Would you write the data out once more, exactly as it is?

Dataset entries:
○ ○ ○ ○ ○

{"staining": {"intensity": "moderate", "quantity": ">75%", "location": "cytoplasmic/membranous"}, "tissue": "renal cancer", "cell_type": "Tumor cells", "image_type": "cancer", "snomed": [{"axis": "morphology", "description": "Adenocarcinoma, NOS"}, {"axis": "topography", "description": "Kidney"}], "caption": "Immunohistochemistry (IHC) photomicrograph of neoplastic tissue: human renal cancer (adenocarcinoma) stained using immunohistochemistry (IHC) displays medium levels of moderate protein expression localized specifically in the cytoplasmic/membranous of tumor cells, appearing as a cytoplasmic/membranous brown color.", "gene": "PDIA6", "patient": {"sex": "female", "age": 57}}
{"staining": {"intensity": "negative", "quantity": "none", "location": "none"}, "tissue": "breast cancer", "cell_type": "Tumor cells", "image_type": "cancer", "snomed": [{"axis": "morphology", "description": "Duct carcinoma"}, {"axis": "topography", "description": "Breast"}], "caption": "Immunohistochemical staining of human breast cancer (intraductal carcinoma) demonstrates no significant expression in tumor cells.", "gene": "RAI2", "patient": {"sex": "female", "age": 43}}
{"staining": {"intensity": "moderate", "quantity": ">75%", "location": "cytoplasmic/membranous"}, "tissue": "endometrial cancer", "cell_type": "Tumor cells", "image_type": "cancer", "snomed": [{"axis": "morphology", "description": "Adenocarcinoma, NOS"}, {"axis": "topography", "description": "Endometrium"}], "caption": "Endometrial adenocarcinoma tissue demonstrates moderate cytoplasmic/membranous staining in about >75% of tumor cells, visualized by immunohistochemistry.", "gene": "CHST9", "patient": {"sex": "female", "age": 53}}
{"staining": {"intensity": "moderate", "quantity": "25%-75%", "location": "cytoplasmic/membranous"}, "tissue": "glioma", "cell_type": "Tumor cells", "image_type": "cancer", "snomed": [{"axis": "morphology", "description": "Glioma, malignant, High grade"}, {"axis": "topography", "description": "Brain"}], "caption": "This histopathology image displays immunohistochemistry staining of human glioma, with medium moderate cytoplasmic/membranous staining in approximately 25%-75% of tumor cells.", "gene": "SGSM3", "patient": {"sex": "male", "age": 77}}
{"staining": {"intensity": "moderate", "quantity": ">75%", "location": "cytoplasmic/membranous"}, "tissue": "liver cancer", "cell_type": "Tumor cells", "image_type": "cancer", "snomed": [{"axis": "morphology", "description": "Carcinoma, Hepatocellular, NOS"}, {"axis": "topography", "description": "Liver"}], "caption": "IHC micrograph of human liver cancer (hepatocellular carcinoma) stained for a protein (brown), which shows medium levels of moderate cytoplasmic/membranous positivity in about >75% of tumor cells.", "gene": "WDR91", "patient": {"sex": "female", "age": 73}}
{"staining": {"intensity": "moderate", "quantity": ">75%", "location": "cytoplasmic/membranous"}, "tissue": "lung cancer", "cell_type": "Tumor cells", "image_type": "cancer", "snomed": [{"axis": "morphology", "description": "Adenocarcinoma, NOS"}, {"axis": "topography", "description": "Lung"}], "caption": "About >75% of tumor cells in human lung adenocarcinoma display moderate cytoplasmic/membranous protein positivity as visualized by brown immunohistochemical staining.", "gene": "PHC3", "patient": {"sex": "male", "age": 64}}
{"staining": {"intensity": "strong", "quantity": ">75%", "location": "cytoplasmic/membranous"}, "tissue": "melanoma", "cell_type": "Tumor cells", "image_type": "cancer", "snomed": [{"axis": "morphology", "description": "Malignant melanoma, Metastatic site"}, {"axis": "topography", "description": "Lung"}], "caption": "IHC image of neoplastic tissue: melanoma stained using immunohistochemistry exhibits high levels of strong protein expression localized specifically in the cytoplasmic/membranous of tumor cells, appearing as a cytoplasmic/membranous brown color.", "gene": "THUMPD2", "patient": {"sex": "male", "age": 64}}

○ ○ ○ ○ ○

## WRITTEN REPLY
{"staining": {"intensity": "moderate", "quantity": ">75%", "location": "cytoplasmic/membranous"}, "tissue": "renal cancer", "cell_type": "Tumor cells", "image_type": "cancer", "snomed": [{"axis": "morphology", "description": "Adenocarcinoma, NOS"}, {"axis": "topography", "description": "Kidney"}], "caption": "Immunohistochemistry (IHC) photomicrograph of neoplastic tissue: human renal cancer (adenocarcinoma) stained using immunohistochemistry (IHC) displays medium levels of moderate protein expression localized specifically in the cytoplasmic/membranous of tumor cells, appearing as a cytoplasmic/membranous brown color.", "gene": "PDIA6", "patient": {"sex": "female", "age": 57}}
{"staining": {"intensity": "negative", "quantity": "none", "location": "none"}, "tissue": "breast cancer", "cell_type": "Tumor cells", "image_type": "cancer", "snomed": [{"axis": "morphology", "description": "Duct carcinoma"}, {"axis": "topography", "description": "Breast"}], "caption": "Immunohistochemical staining of human breast cancer (intraductal carcinoma) demonstrates no significant expression in tumor cells.", "gene": "RAI2", "patient": {"sex": "female", "age": 43}}
{"staining": {"intensity": "moderate", "quantity": ">75%", "location": "cytoplasmic/membranous"}, "tissue": "endometrial cancer", "cell_type": "Tumor cells", "image_type": "cancer", "snomed": [{"axis": "morphology", "description": "Adenocarcinoma, NOS"}, {"axis": "topography", "description": "Endometrium"}], "caption": "Endometrial adenocarcinoma tissue demonstrates moderate cytoplasmic/membranous staining in about >75% of tumor cells, visualized by immunohistochemistry.", "gene": "CHST9", "patient": {"sex": "female", "age": 53}}
{"staining": {"intensity": "moderate", "quantity": "25%-75%", "location": "cytoplasmic/membranous"}, "tissue": "glioma", "cell_type": "Tumor cells", "image_type": "cancer", "snomed": [{"axis": "morphology", "description": "Glioma, malignant, High grade"}, {"axis": "topography", "description": "Brain"}], "caption": "This histopathology image displays immunohistochemistry staining of human glioma, with medium moderate cytoplasmic/membranous staining in approximately 25%-75% of tumor cells.", "gene": "SGSM3", "patient": {"sex": "male", "age": 77}}
{"staining": {"intensity": "moderate", "quantity": ">75%", "location": "cytoplasmic/membranous"}, "tissue": "liver cancer", "cell_type": "Tumor cells", "image_type": "cancer", "snomed": [{"axis": "morphology", "description": "Carcinoma, Hepatocellular, NOS"}, {"axis": "topography", "description": "Liver"}], "caption": "IHC micrograph of human liver cancer (hepatocellular carcinoma) stained for a protein (brown), which shows medium levels of moderate cytoplasmic/membranous positivity in about >75% of tumor cells.", "gene": "WDR91", "patient": {"sex": "female", "age": 73}}
{"staining": {"intensity": "moderate", "quantity": ">75%", "location": "cytoplasmic/membranous"}, "tissue": "lung cancer", "cell_type": "Tumor cells", "image_type": "cancer", "snomed": [{"axis": "morphology", "description": "Adenocarcinoma, NOS"}, {"axis": "topography", "description": "Lung"}], "caption": "About >75% of tumor cells in human lung adenocarcinoma display moderate cytoplasmic/membranous protein positivity as visualized by brown immunohistochemical staining.", "gene": "PHC3", "patient": {"sex": "male", "age": 64}}
{"staining": {"intensity": "strong", "quantity": ">75%", "location": "cytoplasmic/membranous"}, "tissue": "melanoma", "cell_type": "Tumor cells", "image_type": "cancer", "snomed": [{"axis": "morphology", "description": "Malignant melanoma, Metastatic site"}, {"axis": "topography", "description": "Lung"}], "caption": "IHC image of neoplastic tissue: melanoma stained using immunohistochemistry exhibits high levels of strong protein expression localized specifically in the cytoplasmic/membranous of tumor cells, appearing as a cytoplasmic/membranous brown color.", "gene": "THUMPD2", "patient": {"sex": "male", "age": 64}}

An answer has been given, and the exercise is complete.